Tuesday, January 26, 2010

Happy Ends, Sad Ends, To do list

So a 20 minute lifetime. I wanted to come up with an example of something that I did or experienced that would fit this, but I can't quite figure out what constitutes a lifetime. Some people fade out so early and some so late. I have a list of things I have to do before I float on, and I wondered if that list was something that would really complete my life or if I could do without it. You know how people say, "I can't die without doing. . . something. ." or "If only this would happen, I could die happy." As if we only have to complete one purpose and life could be over. Take a big moment in someone's life. The Heisman Trophy winner this year from Alabama. I feel like he might have lived a lifetime in that presentation where they summed up his life and he gave his speech. I think he could have died right there, being wholly satisfied or climaxing in victory over the struggles and work that he relived in video clips and interviews. If that's a lifetime, I think I've got one.
So the night my boyfriend and I started dating, I remember we were sitting in a playground set cubby thing sometime in the evening about to address our "friendship" and the complicated high school drama circling us and two other people. Good times. I don't really talk to people when I have a crush, and I had had a crush on this guy for a long time, so I basically let three years of repressed feelings and soul pour out in molten crazy lava all over the guy. I had no real sense of time at the time, but after this interview, I think I found out we had been at the park for a total of one hour, and before talking, we had walked around for awhile, so it might have been a 45 minute lifetime. Anyway, I think reliving a lot of emotion and experience while simultaneously enduring a sense of risk and danger qualifies for a lifetime. And it did end really happily. I could have died right then. And perhaps I did and woke up the next day a new person with a new boyfriend. Eh?
I guess some lifetime's don't end so happy, but I like to think the lifetimes we discuss end happy. Do you have those moments where you just feel older than you are? You're just wearied and worried by something going on? Those moments can feel like a lifetime. I went to a funeral once for a 3 or 4 year old little girl, my friend's sister, but I had never met the little girl before. She was dressed in a pink princess dress, but I couldn't look her in the face. I got there early because my dad and my sister did the music, so I sat with my friend in the pew; and I don't think we said anything. There really wasn't anything to say, just to think and ponder about life and death. Awareness of one's own mortality and age. I remember feeling really old.

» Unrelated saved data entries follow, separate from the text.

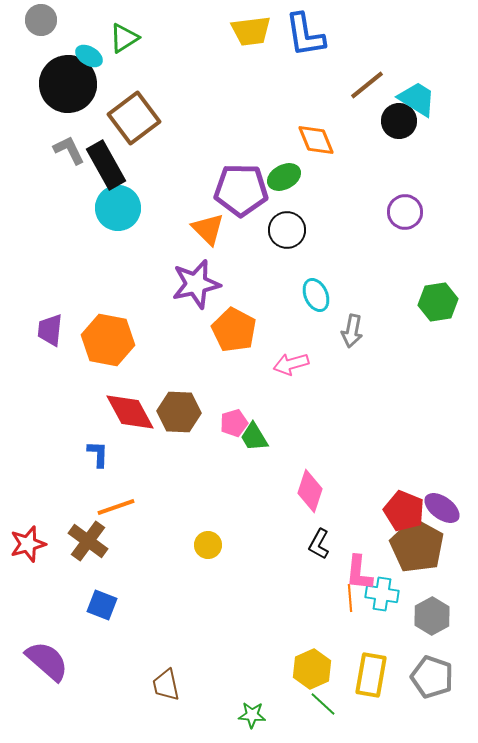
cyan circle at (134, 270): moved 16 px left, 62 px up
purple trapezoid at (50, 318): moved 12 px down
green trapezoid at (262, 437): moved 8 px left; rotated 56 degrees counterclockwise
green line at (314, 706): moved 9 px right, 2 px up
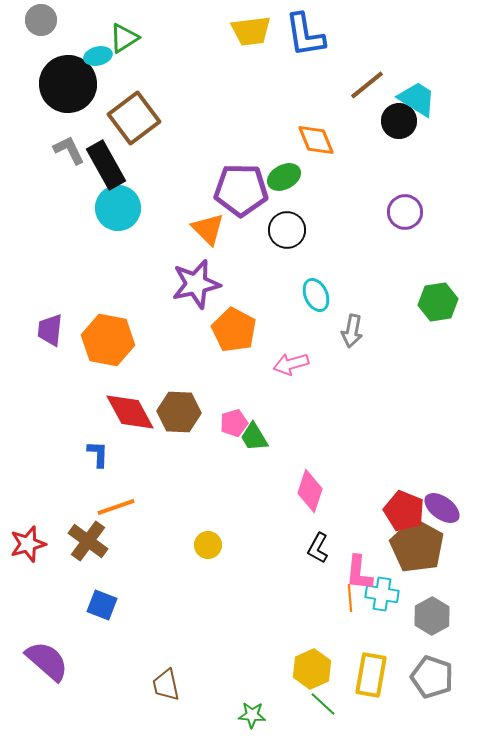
cyan ellipse at (89, 56): moved 9 px right; rotated 44 degrees counterclockwise
black L-shape at (319, 544): moved 1 px left, 4 px down
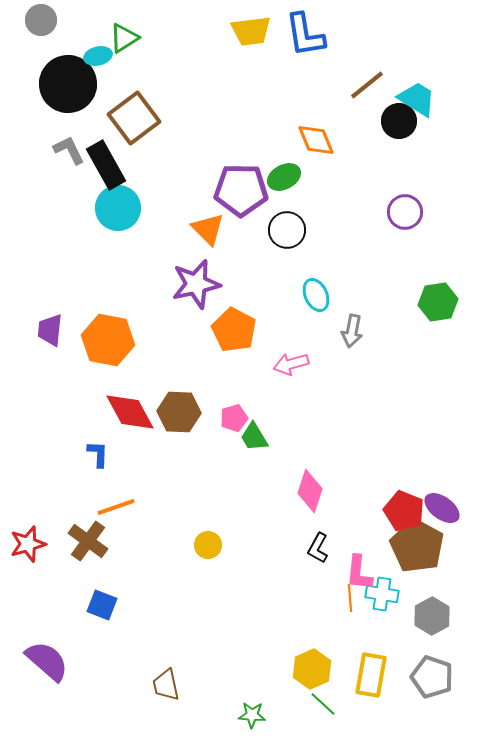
pink pentagon at (234, 423): moved 5 px up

These things I've done, lots of things I've done, aren't necessarily on my bucket list, but I think, when looking back, they really make me think about my current life. My dad told me once, when I had a terrible, not embarrassing so much but a soul crushing kind of experience, that those kind of things weren't things we should dwell on, but things we should carry with us, so when we experience the same thing or a similar thing, we'll know what to do. So when we have sad and happy 20 minute lifetimes, I feel like we might carry those around on a chain and pull them out to relive again or use for future reference. Memories are good.